The Museum of Natural History in Cabo San Lucas (Spanish: Museo de Historia Natural de Cabo San Lucas), also known as the Museum of the Californias (Museo de las Californias), is a natural history museum in Cabo San Lucas, Baja California Sur. Established in 2006 and located in the city's center, it offers exhibits on the history of Cabo and skeletons of native animals.

==History==
The museum first opened on 9 October 2006. The building it is in was previously the first elementary school in the city, called Article 123 of the United Nations (Artículo 123 Naciones Unidas) and it was built in 1952. The museum was originally a project run by professors at the Autonomous University of Baja California Sur, but the current curator and director, Roberto Cuétara González, took over in 2007. He viewed it as a continuation of the Old Museum of the Californias that was previously housed in the schoolbuilding.
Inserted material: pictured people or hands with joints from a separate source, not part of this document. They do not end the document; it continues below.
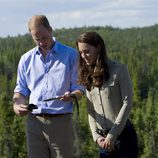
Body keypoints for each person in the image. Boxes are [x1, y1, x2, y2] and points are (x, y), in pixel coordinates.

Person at [13, 15, 84, 158]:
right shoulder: (26, 59)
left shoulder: (71, 55)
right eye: (37, 39)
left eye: (44, 37)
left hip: (61, 122)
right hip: (34, 123)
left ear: (51, 30)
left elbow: (80, 89)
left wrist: (71, 96)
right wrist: (17, 106)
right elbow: (21, 90)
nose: (41, 42)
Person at [76, 31, 138, 158]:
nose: (83, 56)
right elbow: (91, 111)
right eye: (81, 53)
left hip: (124, 137)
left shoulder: (120, 70)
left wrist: (113, 134)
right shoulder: (87, 75)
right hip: (103, 142)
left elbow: (127, 103)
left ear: (98, 48)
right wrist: (96, 137)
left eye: (87, 51)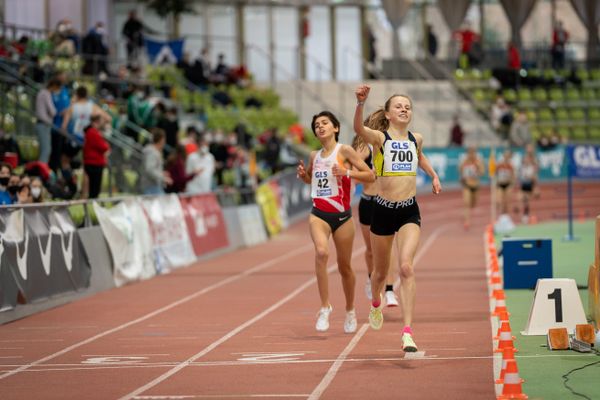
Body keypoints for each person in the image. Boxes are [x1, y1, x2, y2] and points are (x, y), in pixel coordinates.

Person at [353, 84, 442, 352]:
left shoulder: (417, 138)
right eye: (398, 106)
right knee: (380, 274)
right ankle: (376, 303)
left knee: (405, 268)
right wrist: (360, 104)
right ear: (389, 115)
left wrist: (433, 175)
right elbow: (359, 130)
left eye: (408, 106)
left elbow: (421, 157)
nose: (404, 109)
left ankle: (407, 332)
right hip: (382, 210)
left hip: (408, 211)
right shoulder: (380, 139)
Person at [296, 111, 375, 333]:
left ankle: (350, 310)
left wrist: (346, 172)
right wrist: (304, 177)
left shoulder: (346, 151)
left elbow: (370, 175)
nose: (320, 127)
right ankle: (325, 307)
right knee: (321, 253)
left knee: (345, 267)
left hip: (342, 216)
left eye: (324, 123)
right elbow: (312, 179)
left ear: (336, 128)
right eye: (316, 125)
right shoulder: (314, 155)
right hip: (318, 213)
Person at [352, 122, 399, 308]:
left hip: (386, 201)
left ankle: (389, 290)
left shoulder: (392, 145)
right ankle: (372, 278)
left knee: (388, 248)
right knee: (371, 250)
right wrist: (366, 174)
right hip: (368, 202)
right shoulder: (364, 147)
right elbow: (352, 167)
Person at [83, 114, 111, 199]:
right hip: (94, 163)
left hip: (94, 162)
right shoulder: (93, 132)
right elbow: (104, 147)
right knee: (94, 187)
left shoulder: (92, 132)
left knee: (94, 186)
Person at [140, 128, 172, 195]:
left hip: (153, 186)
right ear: (161, 139)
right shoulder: (152, 152)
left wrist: (162, 173)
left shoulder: (154, 152)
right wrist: (163, 178)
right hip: (151, 187)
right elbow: (150, 169)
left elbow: (152, 168)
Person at [459, 146, 485, 230]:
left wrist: (478, 168)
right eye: (470, 153)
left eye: (473, 153)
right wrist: (462, 179)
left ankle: (468, 215)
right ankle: (467, 221)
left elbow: (482, 173)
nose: (471, 155)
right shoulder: (464, 162)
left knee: (473, 204)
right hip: (467, 185)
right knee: (466, 203)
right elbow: (461, 172)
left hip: (475, 185)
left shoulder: (478, 162)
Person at [35, 78, 59, 164]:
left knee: (44, 149)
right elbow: (53, 111)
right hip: (43, 124)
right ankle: (42, 171)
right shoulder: (46, 93)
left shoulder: (42, 92)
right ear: (54, 86)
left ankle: (41, 169)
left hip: (42, 124)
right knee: (46, 150)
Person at [518, 145, 538, 224]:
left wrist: (535, 187)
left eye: (528, 159)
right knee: (522, 200)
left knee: (526, 200)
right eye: (525, 159)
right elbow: (520, 177)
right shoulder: (522, 167)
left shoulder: (532, 166)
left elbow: (534, 177)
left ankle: (525, 216)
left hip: (529, 185)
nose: (527, 160)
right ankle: (524, 215)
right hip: (523, 185)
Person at [496, 149, 515, 215]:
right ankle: (501, 215)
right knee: (499, 201)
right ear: (504, 156)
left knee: (507, 202)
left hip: (508, 184)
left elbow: (513, 176)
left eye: (508, 156)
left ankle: (506, 216)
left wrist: (511, 183)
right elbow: (495, 174)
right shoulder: (499, 165)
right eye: (506, 155)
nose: (507, 157)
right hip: (500, 184)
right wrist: (497, 181)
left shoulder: (511, 166)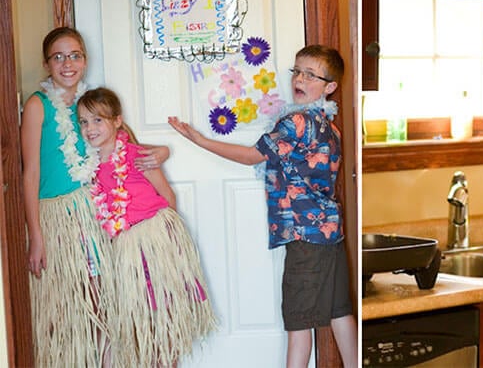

The museum has been consistently neglected, however, and, its director, Roberto Cuétara González, has had to put his own money into keeping the museum open. The museum's facade was renovated in 2019.

==Exhibits==
The museum has exhibits that cover paleobotany, anthropology, astronomy, marine biodiversity, and geology. It also showcases skeletons of marine mammals, birds, and reptiles native to the area. The museum also provides information about the history of Cabo and contains a skeleton of a Pericú, one of the native peoples of the peninsula. In 2023, it acquired Cochimí artifacts. The whale skeleton displayed in the plaza in front of the museum is a common target of theft and vandalism.